I have read a few books on Linux and this is my first book on Unix and Solaris, so I am really new to the Linux/UNIX/Solaris world.This book is by far the best book in the category for Unix/Solaris beginners and even if you are using Linux, I would recommend using this book to learn the UNIX commands.I can't say anything bad about the book. It is clear, concise, easy to read, easy to understand, and after reading this book, I feel I know UNIX very well.I would buy any book from this author, and I highly recommend this book.

Real easy reading(12th grade max mostly 10th and below) for the beginner. Covers everything from how to use Netscape browser (duh...) to some fairly simple Korne, Bourne and C shell scripting guidance. I find it a little verbose (but then again I like decoding the man pages).
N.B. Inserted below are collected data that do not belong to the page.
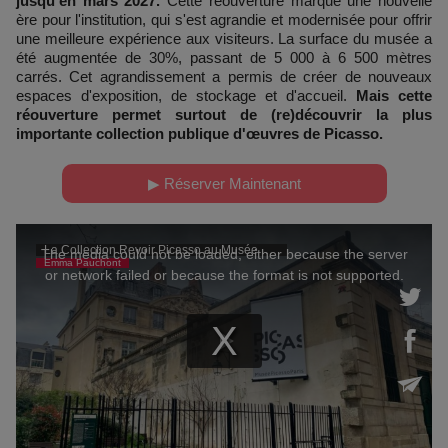
jusqu’en mars 2027.
Cette réouverture marque une nouvelle
ère pour l'institution, qui s'est agrandie et modernisée pour offrir
une meilleure expérience aux visiteurs. La surface du musée a
été augmentée de 30%, passant de 5 000 à 6 500 mètres
carrés. Cet agrandissement a permis de créer de nouveaux
espaces d'exposition, de stockage et d'accueil.
Mais cette
réouverture permet surtout de (re)découvrir la plus
importante collection publique d'œuvres de Picasso.
▶ Réserver Maintenant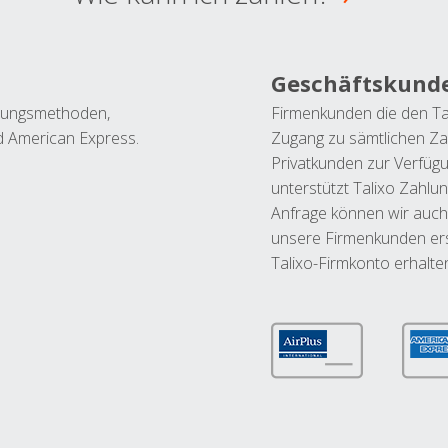
Geschäftskund
ahlungsmethoden,
Firmenkunden die den Ta
nd American Express.
Zugang zu sämtlichen Za
Privatkunden zur Verfüg
unterstützt Talixo Zahlu
Anfrage können wir auch
unsere Firmenkunden ers
Talixo-Firmkonto erhalte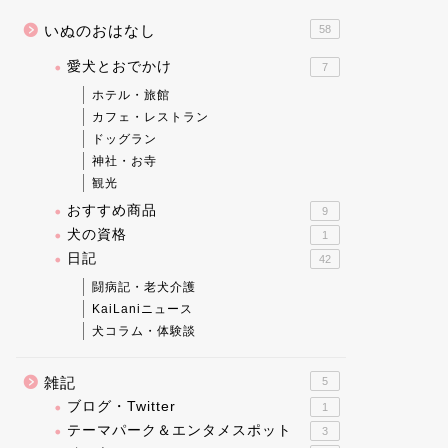
いぬのおはなし
58
愛犬とおでかけ
7
ホテル・旅館
カフェ・レストラン
ドッグラン
神社・お寺
観光
おすすめ商品
9
犬の資格
1
日記
42
闘病記・老犬介護
KaiLaniニュース
犬コラム・体験談
雑記
5
ブログ・Twitter
1
テーマパーク＆エンタメスポット
3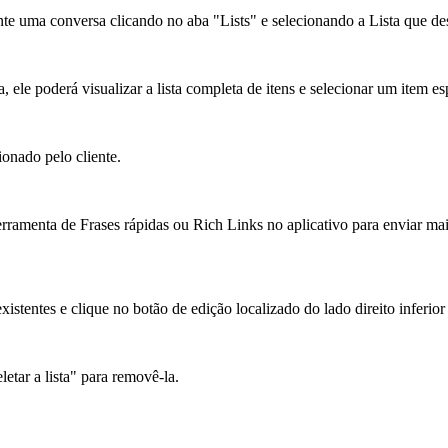
e uma conversa clicando no aba "Lists" e selecionando a Lista que des
, ele poderá visualizar a lista completa de itens e selecionar um item es
onado pelo cliente.
 ferramenta de Frases rápidas ou Rich Links no aplicativo para enviar m
existentes e clique no botão de edição localizado do lado direito inferior
etar a lista" para removê-la.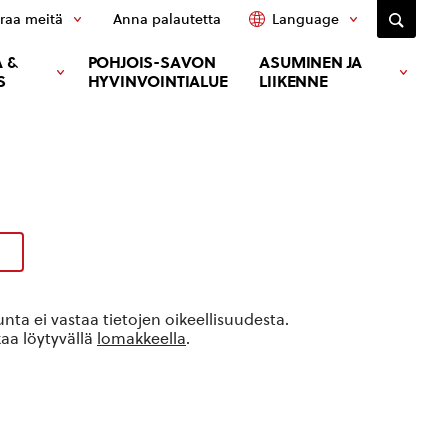
raa meitä
Anna palautetta
Language
 &
POHJOIS-SAVON
ASUMINEN JA
S
HYVINVOINTIALUE
LIIKENNE
ta ei vastaa tietojen oikeellisuudesta.
kaa löytyvällä
lomakkeella
.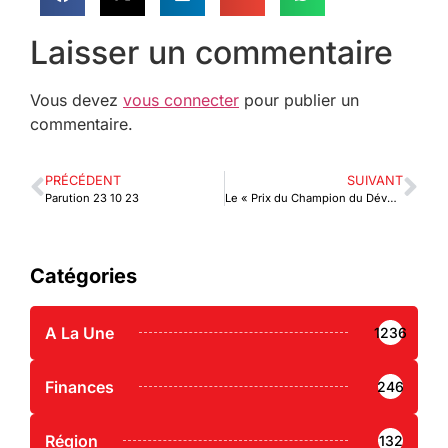
Laisser un commentaire
Vous devez
vous connecter
pour publier un
commentaire.
PRÉCÉDENT
SUIVANT
Parution 23 10 23
Le « Prix du Champion du Développement » décerné à la BIDC au Rebranding Africa Forum 2023
Catégories
A La Une
1236
Finances
246
Région
132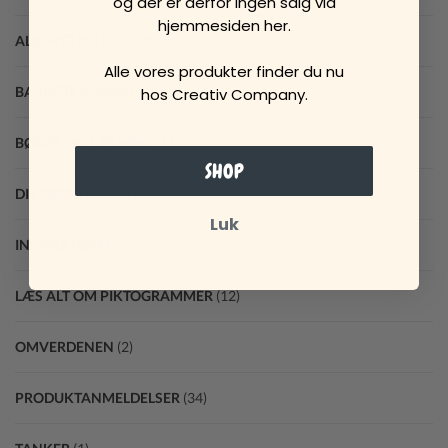
og der er derfor ingen salg via
hjemmesiden her.
ALBERTE OG ELLA
(2)
Alle vores produkter finder du nu
BARNETS SPROG
(9)
hos Creativ Company.
BØGER OG LÆSNING
(11)
SHOP
DIVERSE INDLÆG
(2)
Luk
INSPIRATION
(17)
LÆS ALT OM PIKTOGRAMMER
(12)
OMVERDENEN
(2)
PRODUKTANMELDELSER
(34)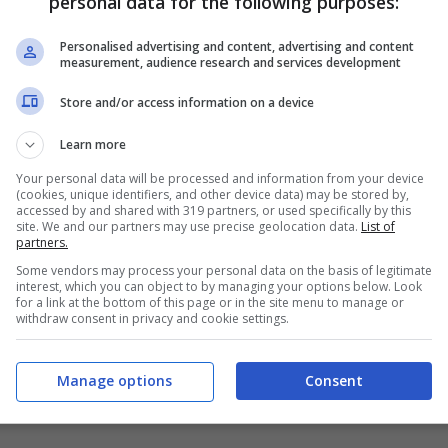
personal data for the following purposes:
a quello che si era registrato un anno fa. Ma
Personalised advertising and content, advertising and content
orate le immatricolazioni nel settore.
measurement, audience research and services development
Store and/or access information on a device
numeri sulle vendite europee
Learn more
to elettriche a marzo è aumentata del 24%
Your personal data will be processed and information from your device
(cookies, unique identifiers, and other device data) may be stored by,
fa
, raggiungendo una quota di mercato del 17%.
accessed by and shared with 319 partners, or used specifically by this
site. We and our partners may use precise geolocation data.
List of
iderando che sino a pochi mesi fa questa quota
partners.
no che l’incremento, dunque, è stato marcato. La
Some vendors may process your personal data on the basis of legitimate
interest, which you can object to by managing your options below. Look
re 1,3 milioni di auto immatricolate sul territorio
for a link at the bottom of this page or in the site menu to manage or
withdraw consent in privacy and cookie settings.
invece quasi 3,3 milioni nel 2025 sino ad oggi,
e mesi dello scorso anno. I dati sono stati
Manage options
Consent
, che ha lavorato assieme alla società di ricerca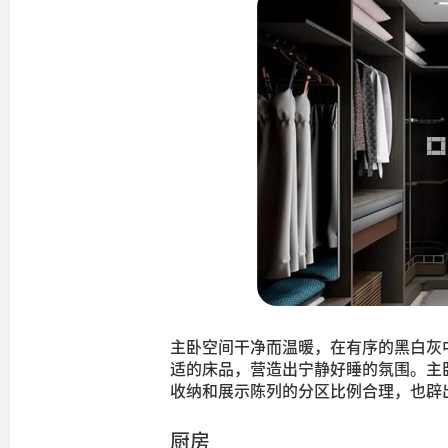
主卧空间干净而温暖，在有序的黑白灰
适的床品，营造出宁静好睡的氛围。主
收纳和展示陈列的分区比例合理，也辟
厨房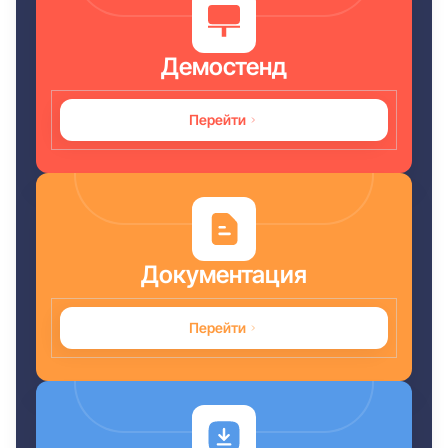
Демостенд
Перейти
Документация
Перейти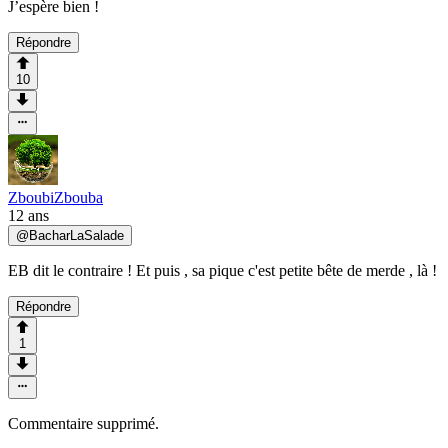
J’espère bien !
Répondre
10
ZboubiZbouba
12 ans
@
BacharLaSalade
EB dit le contraire ! Et puis , sa pique c'est petite bête de merde , là !
Répondre
1
Commentaire supprimé.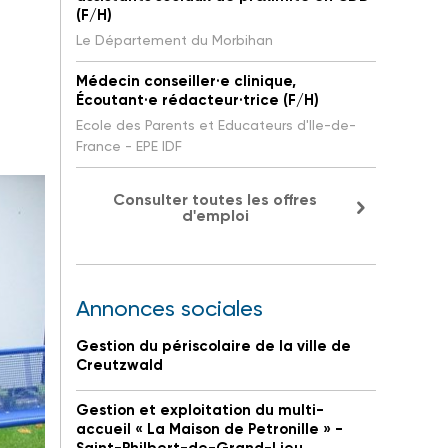
(F/H)
Le Département du Morbihan
Médecin conseiller·e clinique,
Écoutant·e rédacteur·trice (F/H)
Ecole des Parents et Educateurs d'Ile-de-
France - EPE IDF
Consulter toutes les offres
d'emploi
Annonces sociales
Gestion du périscolaire de la ville de
Creutzwald
Gestion et exploitation du multi-
accueil « La Maison de Petronille » -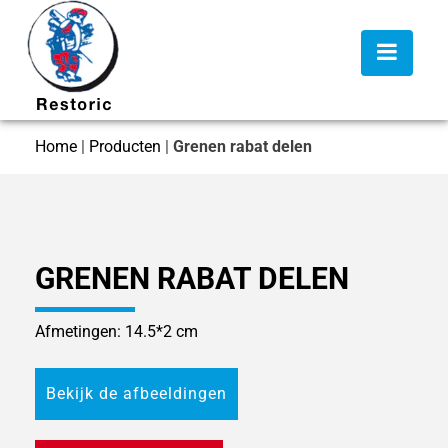
Home
|
Producten
|
Grenen rabat delen
GRENEN RABAT DELEN
Afmetingen: 14.5*2 cm
Bekijk de afbeeldingen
Here's a sampling of the table of contents (something I wish would do...)Chpt1 - Overview of Solaris; Chpt2 - Getting Started, Before you start Logging in ....Basic Utilities like ls cat pg rm ect; Chpt3 - Solaris Utilities;Part II Intermediate /Advanced Solaris;Chpt6 - What Is a GUI? (no I'm not joking apparently Sobell thinks this is int./adv. stuff).Using a GUI...and so on, I think you get the idea.Do NOT consider this a user's guide. If you have more than a few weeks experience with any flavour of Unix then you are probably better off with a more sophisticated book (sorry no refs - I'm still looking myself) I would recommend this book for any high school computer course.There you have it - good luck!

I was very disappointed with how simple and basic this book is. I am even more disappointed with all the high marks the other reviewers gave this book. It briefly describes many aspects and Unix services, but does little to teach the user on how to configure any of them. I would only recommend this book to those users who are very new to IP Networking and Operating Systems in general. Even if you are new to Unix/Linux, this book does not do much to advance your skills. I am by no means an Unix expert. I am pretty advanced with Windows NT Administration (2 Years), but have only been using Redhat Linux for the passed six months. This book does not offer me anything that I can't figure out on my own about the Solaris Enviornment, and definately nothing to offer about the Unix enviornment in general. You may want to buy another Solaris/Unix book.